Lifelong friend Carol Simpson, in an anecdotal account, painted a picture of a multi-faceted and passionate comrade who kept tabs on the happenings in the lives of all her friends and would go to extremes to keep a promise or meet a need.
“Pat was an achiever… Pat was passionate… Pat’s legacy will live on in the hearts of those who knew and loved her,” she said.
But it was journalist and chairman-producer of the Little Theatre Movement Pantomime Barbara Gloudon’s humour-laced recollection of working with Pat that had the congregation more inclined to wipe tears of laughter than sorrow.
“Pat didn’t just come into a room, she bounced,” she said, recalling the countless times Pat, who was the main pianist, had “bounced” into the theatre just minutes before the curtains rose, dissipating anxiety and near anger with a chirpy “no problem, Miss G” and playing the piano with a vengeance, making all forget that she had been late.

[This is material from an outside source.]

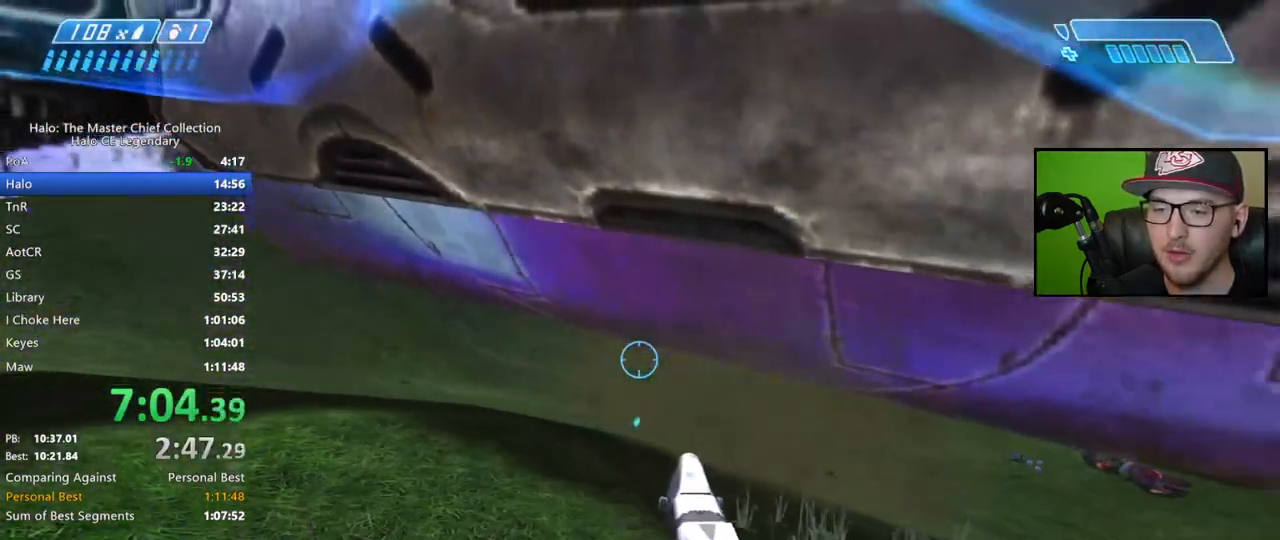
{"buttons": [], "left_stick": "up-left", "right_stick": "left", "events": [[100, "right_stick", "left"], [250, "left_stick", "down-left"], [483, "left_stick", "up-left"]]}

“We all fell in love with Pat, we loved Pat, she was both cool and intense. She attacked that music as if it was in her very bones and her body so you can just imagine what it’s doing to us. All the guys in the orchestra fell in love with her.
“When the news came that Pat was going to leave us, I remember a group of us standing in a huddle in the Little Theatre yard. We couldn’t understand how a Pat could leave us and there are criminals out and about. We really couldn’t understand how someone with tremendous talent, this fantastic energy, obviously a very special gift to the world was going to go,” Gloudon said feelingly.
“She was only with the company for 10 years, but what 10 years. She didn’t just play the piano, she gave a performance. So you know how all of us in the Pantomime Company feel. We are short of one star; but one thing with theatre, the show always goes on, and tonight the curtain closes and it opens tomorrow. Pat, the curtain is closed for this performance but it is opening somewhere else. Do what we do in the theatre, a round of applause for Pat,” Gloudon ended to resounding applause.
And so it went: memories of Pat at school, “bouncing along the corridors” — her plaits dancing; Pat at work in search of the next big story; Pat at the piano, thrilling hearts; Pat wrapped up in her son Jared; Pat presenting her freshly done nails to her landlady Fay Todd for approval.
“She had the biggest smile, she was completely unfazed by anything and anyone. Pat was astute, always thinking; a good storyteller. She gave new meaning to the term multi-tasking,” high school friends Christine Bucknor and Cheryl Watkiss said.
She lived with an urgency and multi-tasked because she had an uncanny feeling that she was on loan, friend Dawn Douglas shared.
“Pat often shared she did not feel she would live to a grand old age… when I would ask why, she always said ‘these are the days of our lives, nobody promised us tomorrow’,” Douglas said of her “adventurous and funny friend” who had among her many ambitions in life being able to “walk in two-inch-high heels” one day.
Delivering the sermon, Reverend Everton Jackson, pastor of Calvary Baptist Church in Montego Bay where Pat had been the pianist for the children church, said that in her “relatively short time” she had made “an invaluable contribution to the shaping of society, particularly through her pen and the lenses of her camera”.
“Pat lived a full and exceptional life, she was a serious woman who never recoiled or recanted, she never gave up, gave in or compromised,” he said.
But though the tributes flowed, they had to come to an end, and at 12:58 the casket bearing Pat’s body was wheeled by pall-bearers from the sanctuary under a canopy of yellow roses held aloft by her Norman Manley Law School colleagues, followed by her husband holding their son Jared, mercifully asleep.
Also among the scores who paid their last respects were Director of Public Prosecutions Paula Llewellyn and Public Defender Earl Witter.